Here are the answers to common troubleshooting questions about using deep learning in IBM Watson Machine Learning.

Getting help and support for deep learning

If you have problems or questions when using deep learning, you can get help by searching for information or by asking questions through a forum. You can also open a support ticket.

When using the forums to ask a question, tag your question so that it is seen by the deep learning development teams.

If you have technical questions about deep learning, post your question on Stack Overflow External link icon and tag your question with "ibm-bluemix" and "deep-learning".

For questions about the service and getting started instructions, use the IBM developerWorks dW Answers External link icon forum. Include the "deep-learning" and "bluemix" tags.

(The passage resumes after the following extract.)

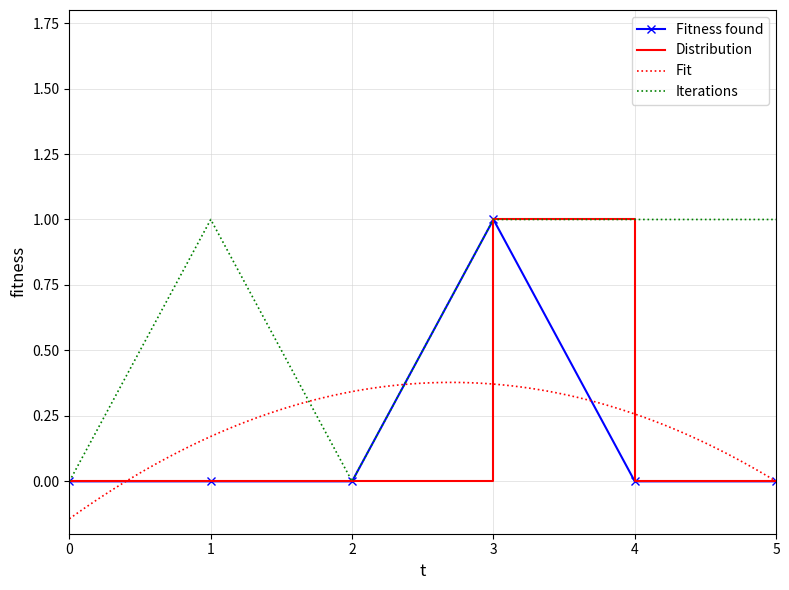

Is the value of Fit at 1 greater than the value of Distribution at 0?

Yes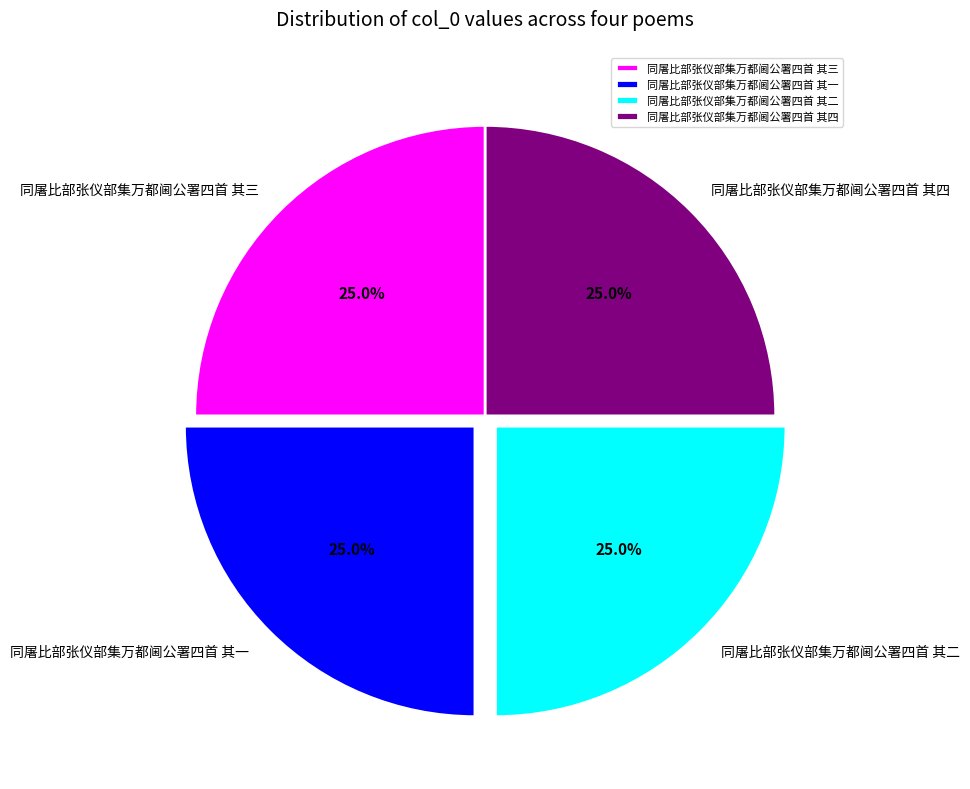

What percentage do 同屠比部张仪部集万都阃公署四首 其一 and 同屠比部张仪部集万都阃公署四首 其四 together represent?

50.0%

See Getting help for more details about using the forums.

For information about opening an IBM support ticket, or about support levels and ticket severities, see Contacting support.

Contents

Online deployment error: DL: load_model_failure: list index out of range

What's happening

The deep learning model fails to load. The list index is out of range.

Why it's happening

The Python code that is being trained has not stored the model in the correct location in IBM Cloud Object Storage.

How to fix it

If this error occurs, ensure that the Python code that is being trained stores the model in right location in IBM Cloud Object Storage.

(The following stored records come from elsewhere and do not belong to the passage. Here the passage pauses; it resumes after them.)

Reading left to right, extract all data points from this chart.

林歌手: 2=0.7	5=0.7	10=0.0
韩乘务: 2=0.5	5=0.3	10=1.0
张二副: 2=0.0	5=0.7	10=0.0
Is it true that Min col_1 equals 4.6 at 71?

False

You can adapt the following code to ensure that this is done correctly:

###############################################################################
# Set up working directories for data, model and logs.
###############################################################################

model_filename = "mnist_cnn.h5"

# writing the train model and getting input data
if environ.get('RESULT_DIR') is not None:
    output_model_folder = os.path.join(os.environ["RESULT_DIR"], "model")
    output_model_path = os.path.join(output_model_folder, model_filename)
else:
    output_model_folder = "model"
    output_model_path = os.path.join("model", model_filename)

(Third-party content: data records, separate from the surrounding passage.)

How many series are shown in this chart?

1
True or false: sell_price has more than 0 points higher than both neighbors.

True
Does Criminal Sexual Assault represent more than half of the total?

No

Starting to train a model returns a RESOURCE_EXHAUSTED error

What's happening

If the output from trying to run bx ml train training.zip training.yaml is similar to:

Starting to train ...
FAILED
RESOURCE_EXHAUSTED: grpc: received message larger than max (4418860 vs. 4194304)

Why it's happening

The size of your training.zip may exceed the limit of 4Mb.

How to fix it

If your program needs to access large artifacts you can store them in IBM Cloud Object Storage with the data files (rather than in the zip file) and your program can access them in a similar way to the data, under $DATA_DIR.